Se da oltre 10 anni fanno questi numeri è evidente che la loro “ricetta” per formare le nuove leve è efficace e si sposa con quello che vuole il mercato del lavoro.

Queste scuole utilizzano dei format specifici e consolidati con cui accompagnano gli studenti in un percorso formativo reale e orientato ad acquisire proprio quelle competenze richieste dal mondo del lavoro. I tirocini curriculari sono parte essenziale ed integrata del percorso didattico, un modo per imparare senza pesare sulle spalle dell’imprenditore. Una garanzia questa tanto per lo studente che per i futuri datori di lavoro, e se questo non bastasse, frequentare questo tipo di corsi permette anche di godere degli sbocchi lavorativi dedicati proprio agli allievi che hanno quegli specifici diplomi. I tassi di assunzione sono elevatissimi e quindi permettono di trovare la propria collocazione in un settore, quello della ristorazione, che può rappresentare un volano di crescita economica e personale importante.

IN CONCLUSIONE

Se quindi da un lato le parole di Borghese sono state ritenute inappropriate, dall’altro potrebbero diventare spunto per una riflessione seria sulla situazione della formazione nel mondo della ristorazione che, lo ricordiamo ancora una volta, rappresenta un pezzo importantissimo del Made in Italy e della nostra economia.

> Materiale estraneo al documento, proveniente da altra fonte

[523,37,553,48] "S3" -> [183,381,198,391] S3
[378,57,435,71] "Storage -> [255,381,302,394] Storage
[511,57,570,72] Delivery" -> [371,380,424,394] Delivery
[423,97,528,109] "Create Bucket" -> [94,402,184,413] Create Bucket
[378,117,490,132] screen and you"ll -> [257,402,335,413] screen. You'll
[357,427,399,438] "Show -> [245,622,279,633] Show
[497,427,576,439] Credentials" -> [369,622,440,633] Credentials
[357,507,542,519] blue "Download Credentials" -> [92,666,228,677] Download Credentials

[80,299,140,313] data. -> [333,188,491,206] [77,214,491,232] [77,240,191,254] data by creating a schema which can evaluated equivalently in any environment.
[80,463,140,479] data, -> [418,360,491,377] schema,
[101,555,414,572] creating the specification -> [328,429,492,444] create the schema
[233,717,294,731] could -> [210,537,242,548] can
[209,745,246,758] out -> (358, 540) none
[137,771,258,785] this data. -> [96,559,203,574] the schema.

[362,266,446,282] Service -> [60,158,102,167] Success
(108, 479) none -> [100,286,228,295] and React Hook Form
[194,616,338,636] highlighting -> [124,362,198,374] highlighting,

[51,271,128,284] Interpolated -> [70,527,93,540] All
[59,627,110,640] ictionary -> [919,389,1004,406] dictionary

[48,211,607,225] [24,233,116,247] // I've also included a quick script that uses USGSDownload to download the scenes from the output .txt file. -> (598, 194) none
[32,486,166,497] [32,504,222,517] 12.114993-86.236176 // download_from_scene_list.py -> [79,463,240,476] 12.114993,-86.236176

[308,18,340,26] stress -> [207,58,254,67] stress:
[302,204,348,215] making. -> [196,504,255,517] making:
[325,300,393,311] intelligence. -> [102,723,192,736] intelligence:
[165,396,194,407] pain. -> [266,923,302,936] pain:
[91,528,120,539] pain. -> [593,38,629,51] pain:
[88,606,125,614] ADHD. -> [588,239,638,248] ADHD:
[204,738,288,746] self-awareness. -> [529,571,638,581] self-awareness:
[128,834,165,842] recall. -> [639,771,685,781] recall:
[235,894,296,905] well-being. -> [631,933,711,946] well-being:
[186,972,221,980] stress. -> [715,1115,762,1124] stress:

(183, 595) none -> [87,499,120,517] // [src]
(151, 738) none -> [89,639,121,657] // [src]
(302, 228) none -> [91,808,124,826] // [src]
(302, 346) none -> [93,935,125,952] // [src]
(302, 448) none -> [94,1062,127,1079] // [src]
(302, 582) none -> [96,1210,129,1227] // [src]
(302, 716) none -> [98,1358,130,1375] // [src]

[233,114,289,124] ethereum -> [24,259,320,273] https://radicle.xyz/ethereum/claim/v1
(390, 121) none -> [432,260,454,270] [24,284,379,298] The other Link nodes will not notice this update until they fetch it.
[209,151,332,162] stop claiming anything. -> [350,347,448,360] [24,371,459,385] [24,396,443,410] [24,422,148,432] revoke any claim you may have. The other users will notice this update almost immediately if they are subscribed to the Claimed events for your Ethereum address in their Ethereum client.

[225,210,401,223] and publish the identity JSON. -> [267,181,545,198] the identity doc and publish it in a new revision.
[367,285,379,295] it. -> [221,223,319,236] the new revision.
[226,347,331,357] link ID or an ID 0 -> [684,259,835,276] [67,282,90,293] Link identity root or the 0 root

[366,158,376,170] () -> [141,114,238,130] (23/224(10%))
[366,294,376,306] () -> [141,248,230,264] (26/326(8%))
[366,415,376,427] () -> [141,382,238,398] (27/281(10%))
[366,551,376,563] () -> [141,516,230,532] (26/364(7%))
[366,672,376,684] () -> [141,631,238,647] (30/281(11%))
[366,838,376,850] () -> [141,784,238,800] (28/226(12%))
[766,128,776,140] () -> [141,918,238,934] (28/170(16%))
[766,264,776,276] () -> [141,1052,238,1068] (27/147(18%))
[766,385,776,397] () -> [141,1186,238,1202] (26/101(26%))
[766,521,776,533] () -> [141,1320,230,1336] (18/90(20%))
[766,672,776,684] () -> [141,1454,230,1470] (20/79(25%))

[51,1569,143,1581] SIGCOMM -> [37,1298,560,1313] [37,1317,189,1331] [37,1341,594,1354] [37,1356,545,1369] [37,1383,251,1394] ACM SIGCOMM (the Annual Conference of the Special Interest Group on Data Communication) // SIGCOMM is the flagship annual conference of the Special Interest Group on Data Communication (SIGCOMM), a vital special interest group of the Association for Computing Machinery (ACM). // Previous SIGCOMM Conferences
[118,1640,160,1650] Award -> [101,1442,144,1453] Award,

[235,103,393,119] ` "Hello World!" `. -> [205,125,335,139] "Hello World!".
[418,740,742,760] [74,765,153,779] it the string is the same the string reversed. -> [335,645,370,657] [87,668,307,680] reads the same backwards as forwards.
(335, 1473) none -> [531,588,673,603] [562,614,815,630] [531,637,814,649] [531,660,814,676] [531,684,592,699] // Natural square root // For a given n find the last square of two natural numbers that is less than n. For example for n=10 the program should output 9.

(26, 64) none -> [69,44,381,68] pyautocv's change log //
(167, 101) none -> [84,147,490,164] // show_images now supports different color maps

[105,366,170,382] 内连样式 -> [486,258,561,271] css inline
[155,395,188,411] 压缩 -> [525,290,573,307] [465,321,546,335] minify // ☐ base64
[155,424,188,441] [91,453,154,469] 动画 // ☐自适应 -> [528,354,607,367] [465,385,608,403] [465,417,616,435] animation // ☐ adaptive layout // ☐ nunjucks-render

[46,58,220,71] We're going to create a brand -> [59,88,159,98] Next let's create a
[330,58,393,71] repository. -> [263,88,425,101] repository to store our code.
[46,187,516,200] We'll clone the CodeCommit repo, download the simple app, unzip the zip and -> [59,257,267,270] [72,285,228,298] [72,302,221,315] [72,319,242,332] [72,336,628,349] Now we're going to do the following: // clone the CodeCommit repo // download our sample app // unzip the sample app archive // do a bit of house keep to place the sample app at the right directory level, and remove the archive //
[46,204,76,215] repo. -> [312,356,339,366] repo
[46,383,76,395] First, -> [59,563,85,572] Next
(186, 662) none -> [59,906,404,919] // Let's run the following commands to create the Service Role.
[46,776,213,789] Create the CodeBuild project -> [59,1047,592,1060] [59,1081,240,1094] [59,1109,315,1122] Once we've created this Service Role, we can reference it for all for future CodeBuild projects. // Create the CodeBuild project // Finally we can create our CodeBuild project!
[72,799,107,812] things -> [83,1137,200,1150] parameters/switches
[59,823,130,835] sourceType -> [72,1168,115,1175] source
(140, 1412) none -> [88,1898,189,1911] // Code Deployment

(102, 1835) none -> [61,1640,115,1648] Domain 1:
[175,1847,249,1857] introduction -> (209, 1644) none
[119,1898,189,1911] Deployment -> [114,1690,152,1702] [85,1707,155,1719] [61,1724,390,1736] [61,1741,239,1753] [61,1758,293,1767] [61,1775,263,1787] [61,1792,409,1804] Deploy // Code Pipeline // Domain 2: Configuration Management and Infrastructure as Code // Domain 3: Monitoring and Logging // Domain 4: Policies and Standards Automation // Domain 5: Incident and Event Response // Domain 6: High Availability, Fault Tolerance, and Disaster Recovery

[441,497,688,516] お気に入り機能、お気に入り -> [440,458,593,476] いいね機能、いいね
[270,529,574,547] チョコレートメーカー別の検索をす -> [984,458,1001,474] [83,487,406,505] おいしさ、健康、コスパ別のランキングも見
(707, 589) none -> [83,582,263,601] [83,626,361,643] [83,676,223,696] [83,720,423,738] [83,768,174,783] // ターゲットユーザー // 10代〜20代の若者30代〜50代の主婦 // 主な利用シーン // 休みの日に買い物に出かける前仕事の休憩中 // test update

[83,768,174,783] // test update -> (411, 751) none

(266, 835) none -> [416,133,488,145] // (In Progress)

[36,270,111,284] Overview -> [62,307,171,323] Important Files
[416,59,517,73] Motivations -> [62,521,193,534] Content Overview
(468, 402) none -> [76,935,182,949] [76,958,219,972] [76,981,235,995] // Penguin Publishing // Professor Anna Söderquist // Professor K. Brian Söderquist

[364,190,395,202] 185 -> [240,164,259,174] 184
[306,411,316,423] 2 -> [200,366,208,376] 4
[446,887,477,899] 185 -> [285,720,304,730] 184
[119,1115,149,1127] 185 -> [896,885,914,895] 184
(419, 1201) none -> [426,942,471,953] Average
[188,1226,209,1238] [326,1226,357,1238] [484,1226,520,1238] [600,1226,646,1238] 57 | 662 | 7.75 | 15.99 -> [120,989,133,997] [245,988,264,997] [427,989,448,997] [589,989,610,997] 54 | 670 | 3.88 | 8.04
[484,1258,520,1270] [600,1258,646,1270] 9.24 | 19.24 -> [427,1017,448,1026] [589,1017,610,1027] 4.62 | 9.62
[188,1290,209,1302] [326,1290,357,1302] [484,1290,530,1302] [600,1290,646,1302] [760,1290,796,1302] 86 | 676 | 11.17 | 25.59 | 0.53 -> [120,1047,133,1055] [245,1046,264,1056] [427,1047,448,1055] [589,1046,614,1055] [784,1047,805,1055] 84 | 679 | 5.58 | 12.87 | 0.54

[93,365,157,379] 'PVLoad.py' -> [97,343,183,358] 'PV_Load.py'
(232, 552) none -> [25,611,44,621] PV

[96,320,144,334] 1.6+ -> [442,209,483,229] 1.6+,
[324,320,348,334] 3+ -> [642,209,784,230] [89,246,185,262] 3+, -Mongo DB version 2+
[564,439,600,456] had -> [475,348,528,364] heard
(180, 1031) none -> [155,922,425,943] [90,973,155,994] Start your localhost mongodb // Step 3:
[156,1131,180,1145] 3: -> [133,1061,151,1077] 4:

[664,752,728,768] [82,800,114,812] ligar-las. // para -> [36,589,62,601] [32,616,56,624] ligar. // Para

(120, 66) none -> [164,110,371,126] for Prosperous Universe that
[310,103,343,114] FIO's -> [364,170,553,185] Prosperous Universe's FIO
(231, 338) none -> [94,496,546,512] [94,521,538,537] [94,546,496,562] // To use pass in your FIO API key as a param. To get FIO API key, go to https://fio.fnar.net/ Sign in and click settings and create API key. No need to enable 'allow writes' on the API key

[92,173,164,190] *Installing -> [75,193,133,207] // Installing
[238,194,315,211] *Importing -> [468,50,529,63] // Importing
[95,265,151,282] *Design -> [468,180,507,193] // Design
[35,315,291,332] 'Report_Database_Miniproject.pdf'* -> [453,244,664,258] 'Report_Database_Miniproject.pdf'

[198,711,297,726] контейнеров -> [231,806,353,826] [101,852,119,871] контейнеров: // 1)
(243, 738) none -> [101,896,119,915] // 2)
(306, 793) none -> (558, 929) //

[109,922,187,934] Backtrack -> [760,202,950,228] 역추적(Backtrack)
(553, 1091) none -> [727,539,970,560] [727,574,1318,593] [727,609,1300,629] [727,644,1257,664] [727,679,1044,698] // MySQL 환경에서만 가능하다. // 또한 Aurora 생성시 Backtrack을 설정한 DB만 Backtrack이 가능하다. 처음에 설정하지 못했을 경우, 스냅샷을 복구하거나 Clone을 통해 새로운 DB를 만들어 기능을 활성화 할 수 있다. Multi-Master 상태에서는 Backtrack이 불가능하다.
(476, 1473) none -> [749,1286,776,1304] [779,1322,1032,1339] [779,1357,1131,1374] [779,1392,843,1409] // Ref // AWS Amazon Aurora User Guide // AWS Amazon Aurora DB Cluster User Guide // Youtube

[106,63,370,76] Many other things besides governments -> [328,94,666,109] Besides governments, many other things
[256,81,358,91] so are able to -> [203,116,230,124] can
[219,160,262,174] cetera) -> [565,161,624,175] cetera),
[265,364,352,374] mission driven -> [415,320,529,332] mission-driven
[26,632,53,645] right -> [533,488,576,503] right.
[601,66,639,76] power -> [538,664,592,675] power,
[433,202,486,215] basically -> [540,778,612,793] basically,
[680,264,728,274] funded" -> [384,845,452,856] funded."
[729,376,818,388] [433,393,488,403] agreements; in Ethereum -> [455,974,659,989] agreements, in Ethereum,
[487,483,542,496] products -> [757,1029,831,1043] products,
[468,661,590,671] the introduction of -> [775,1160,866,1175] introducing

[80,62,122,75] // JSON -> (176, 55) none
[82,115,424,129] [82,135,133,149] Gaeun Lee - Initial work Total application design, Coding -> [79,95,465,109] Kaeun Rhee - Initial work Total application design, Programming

L’unico modo per formare seriamente dei professionisti della ristorazione è dare loro gli strumenti giusti, le competenze giuste e soprattutto calarli già nel mondo dove andranno a operare.

E questo non deve essere a carico del ristorante, pasticceria o pizzeria, che hanno già i loro bei grattacapi per mantenersi solventi e dare un servizio adeguato alla loro clientela.

Concludiamo con la speranza che ci siano da parte dei media meno polemiche e maggiore attenzione a dare i giusti stimoli agli italiani creativi che vogliono intraprendere queste professioni: la ristorazione italiana può essere senza dubbio la locomotiva per il risanamento del paese.